WHAT YOU HAVE TO DO
Leaving out the pictures, please retype each record exactly.

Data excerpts
▬▬▬▬▬▬
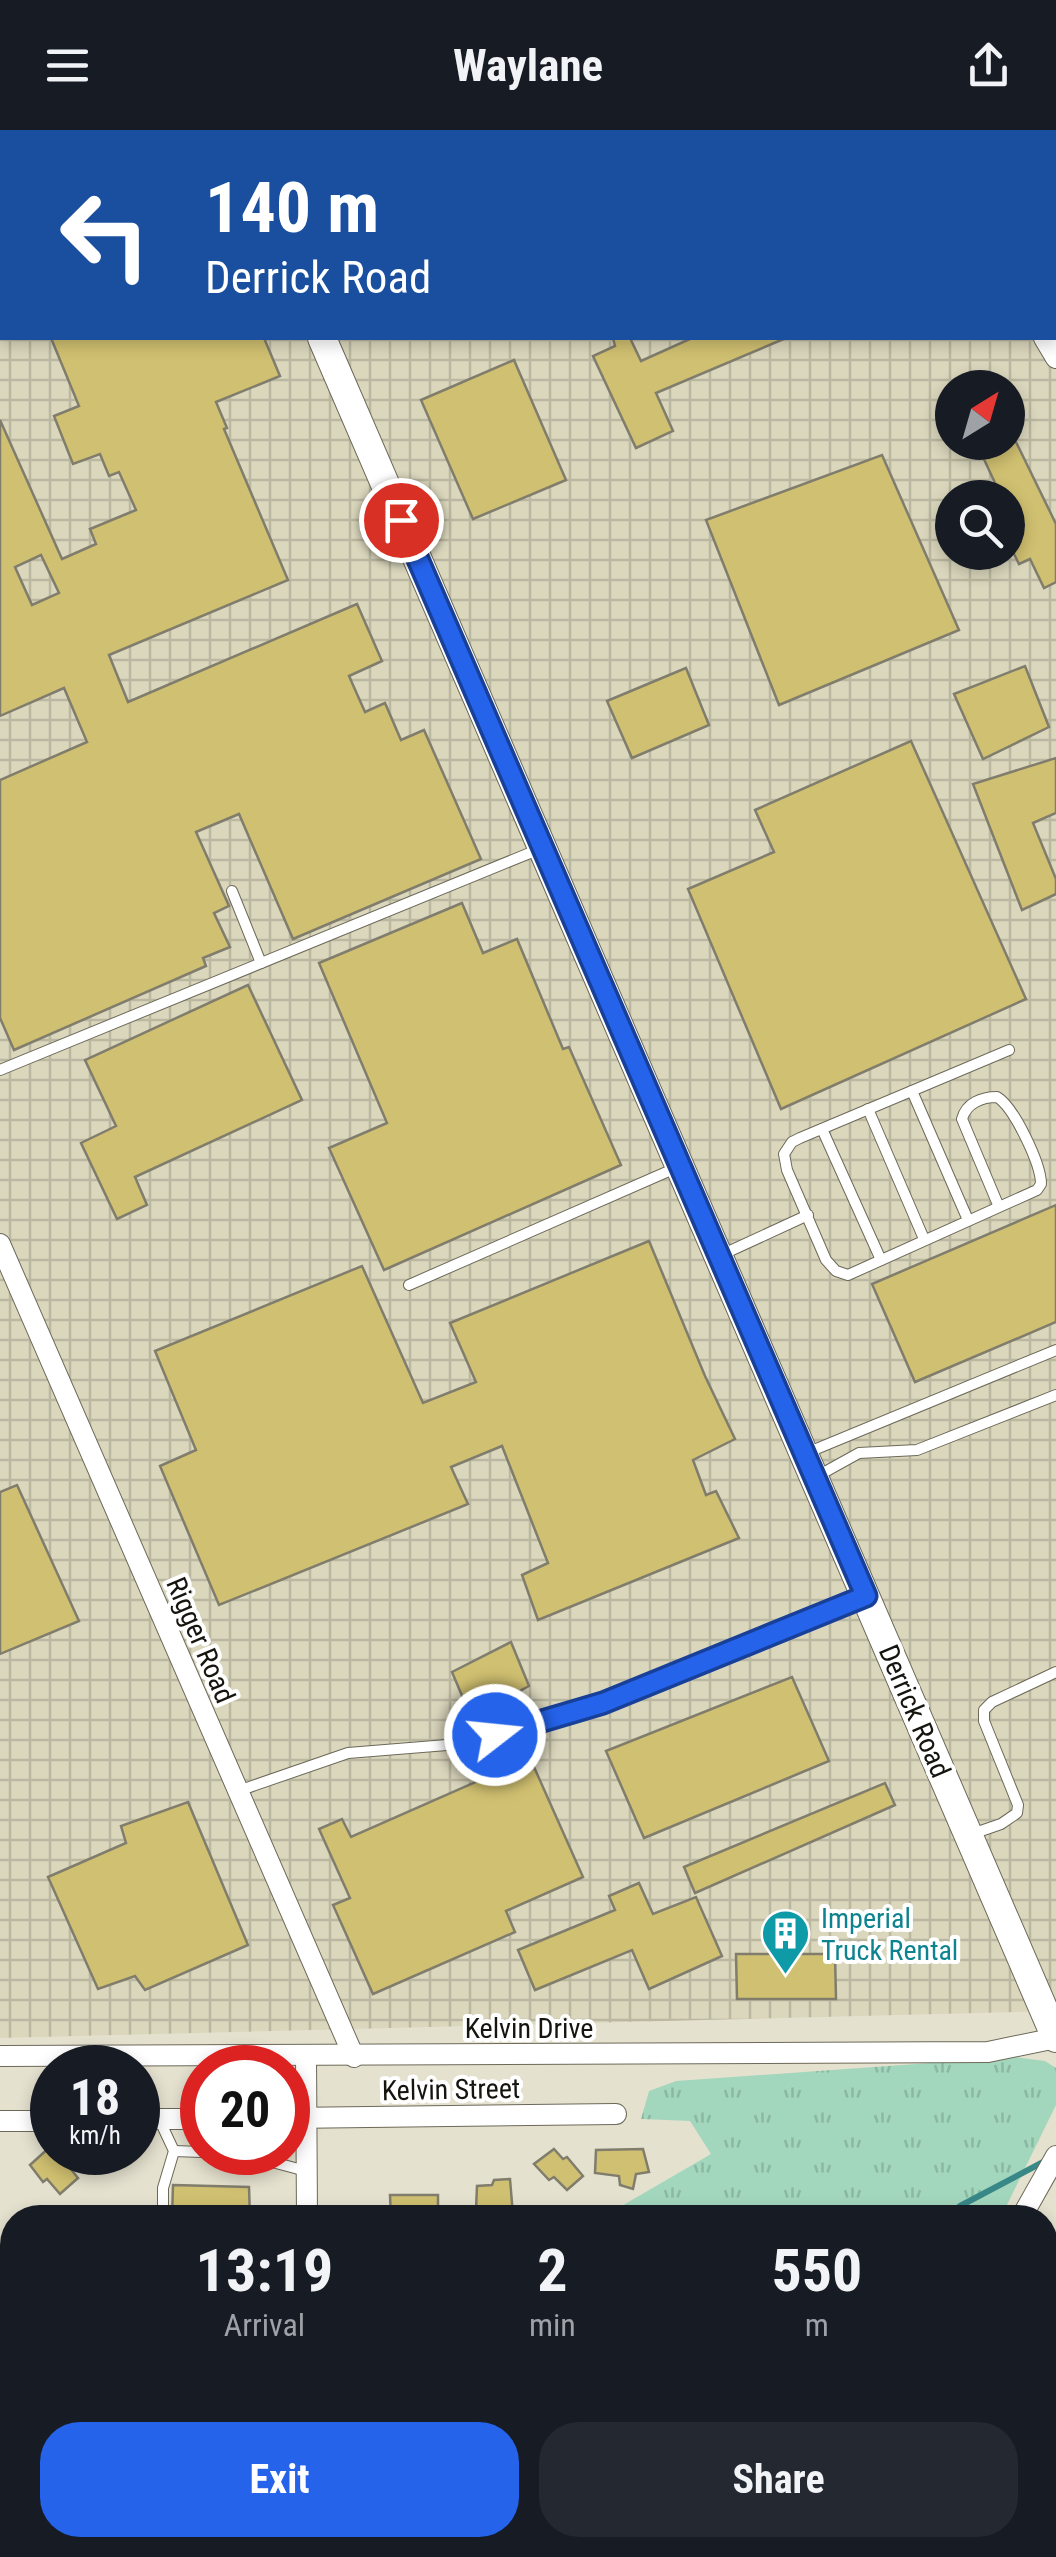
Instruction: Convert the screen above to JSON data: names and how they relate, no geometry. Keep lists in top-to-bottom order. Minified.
{"streets":{"street":["Rigger Road","Derrick Road","Kelvin Drive","Kelvin Street"]},"crossings":[["Rigger Road","Kelvin Drive"],["Derrick Road","Kelvin Drive"]],"places":{"building":["Imperial Truck Rental"]},"north":"top right","page":{"header":"Waylane","turn":["140 m","Derrick Road"],"speed":"18 km/h","limit":"20","eta":["13:19","Arrival","2","min","550","m"],"buttons":["Exit","Share"]}}
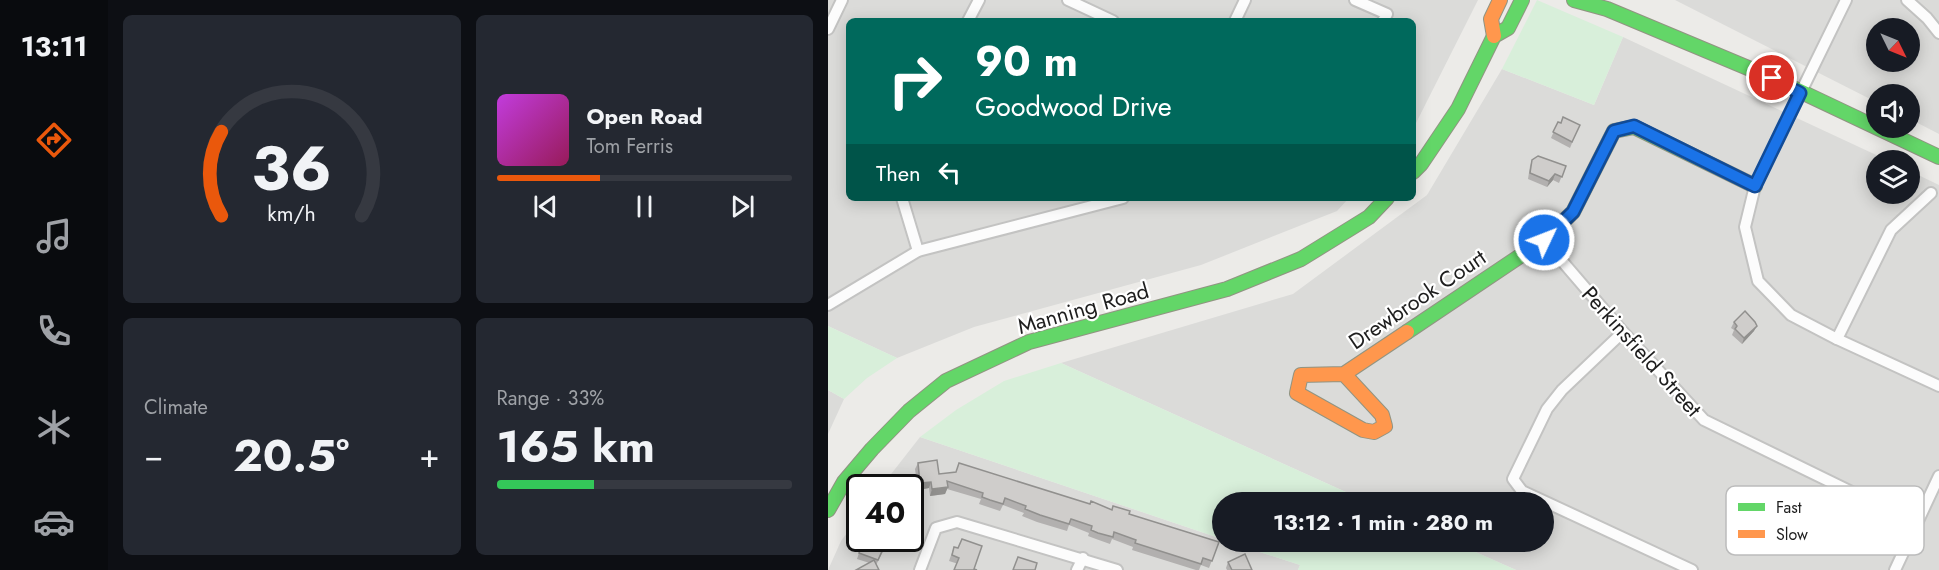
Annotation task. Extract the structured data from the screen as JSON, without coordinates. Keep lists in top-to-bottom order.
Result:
{
  "streets": {
    "main road": ["Drewbrook Court", "Manning Road"],
    "street": ["Perkinsfield Street"]
  },
  "crossings": [
    ["Drewbrook Court", "Perkinsfield Street"]
  ],
  "legend": ["Fast", "Slow"],
  "north": "bottom right",
  "page": {
    "tabs": "13:11",
    "turn": ["90 m", "Goodwood Drive"],
    "song": ["Open Road", "Tom Ferris"],
    "then": "Then",
    "tile": [
      "Climate",
      ["Range · 33%", "165 km"]
    ],
    "heat": ["−", "20.5°", "+"],
    "limit": "40",
    "trip": "13:12 · 1 min · 280 m",
    "gauge": ["36", "km/h"]
  }
}
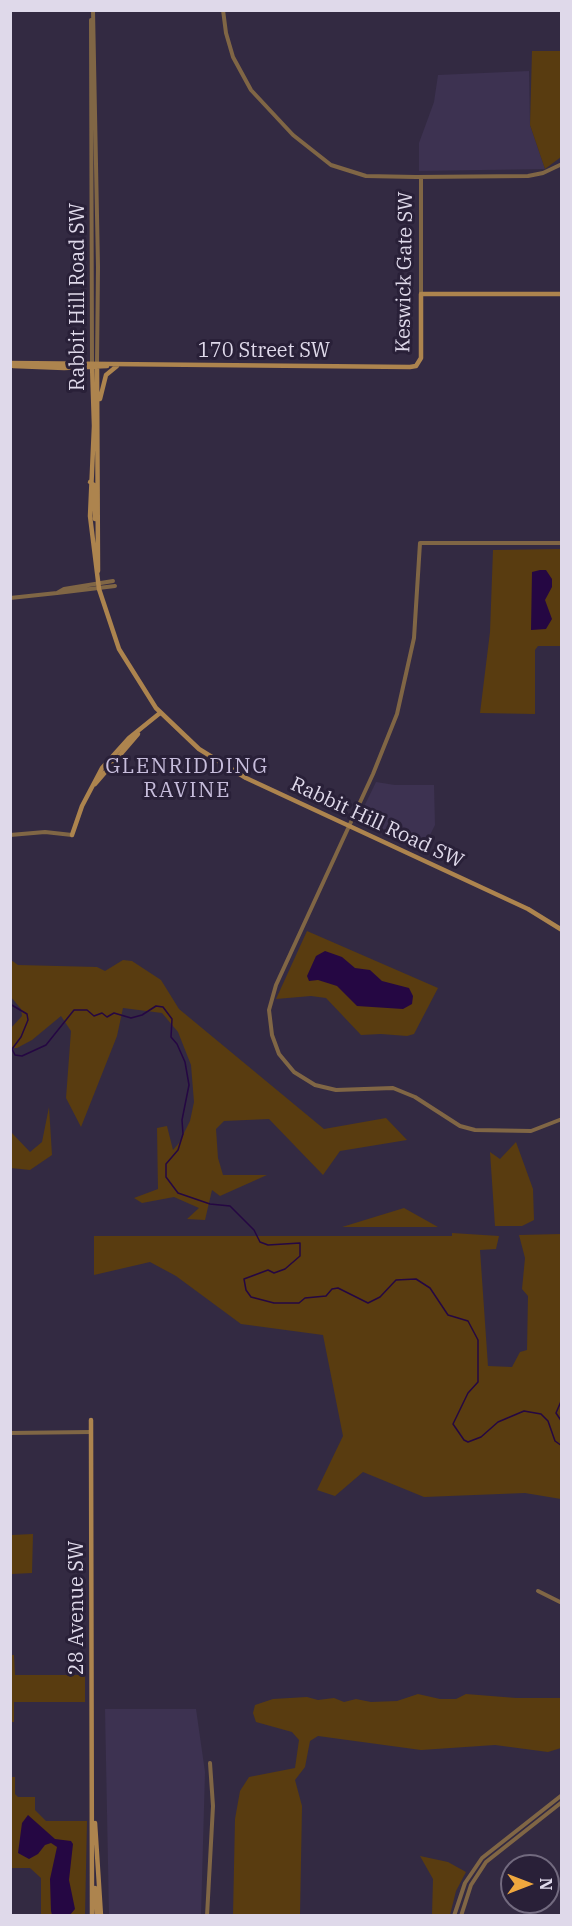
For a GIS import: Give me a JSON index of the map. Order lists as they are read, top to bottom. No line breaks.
{"streets":{"main road":["Keswick Gate SW","Rabbit Hill Road SW","170 Street SW","28 Avenue SW"]},"crossings":[["Keswick Gate SW","170 Street SW"],["Rabbit Hill Road SW","170 Street SW"]],"districts":["GLENRIDDING RAVINE"],"north":"right"}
▬▬▬▬▬▬
ANSWER FOR THE TASK
Instruction: Convert the screen above to JSON data: names and how they relate, no geometry. Keep lists in top-to-bottom order. Minified.
{"streets":{"street":["Rigger Road","Derrick Road","Kelvin Drive","Kelvin Street"]},"crossings":[["Rigger Road","Kelvin Drive"],["Derrick Road","Kelvin Drive"]],"places":{"building":["Imperial Truck Rental"]},"north":"top right","page":{"header":"Waylane","turn":["140 m","Derrick Road"],"speed":"18 km/h","limit":"20","eta":["13:19","Arrival","2","min","550","m"],"buttons":["Exit","Share"]}}
Annotation task. Extract the structured data from the screen as JSON, without coordinates. Keep lists in top-to-bottom order.
Result:
{
  "streets": {
    "main road": ["Drewbrook Court", "Manning Road"],
    "street": ["Perkinsfield Street"]
  },
  "crossings": [
    ["Drewbrook Court", "Perkinsfield Street"]
  ],
  "legend": ["Fast", "Slow"],
  "north": "bottom right",
  "page": {
    "tabs": "13:11",
    "turn": ["90 m", "Goodwood Drive"],
    "song": ["Open Road", "Tom Ferris"],
    "then": "Then",
    "tile": [
      "Climate",
      ["Range · 33%", "165 km"]
    ],
    "heat": ["−", "20.5°", "+"],
    "limit": "40",
    "trip": "13:12 · 1 min · 280 m",
    "gauge": ["36", "km/h"]
  }
}
For a GIS import: Give me a JSON index of the map. Order lists as they are read, top to bottom. No line breaks.
{"streets":{"main road":["Keswick Gate SW","Rabbit Hill Road SW","170 Street SW","28 Avenue SW"]},"crossings":[["Keswick Gate SW","170 Street SW"],["Rabbit Hill Road SW","170 Street SW"]],"districts":["GLENRIDDING RAVINE"],"north":"right"}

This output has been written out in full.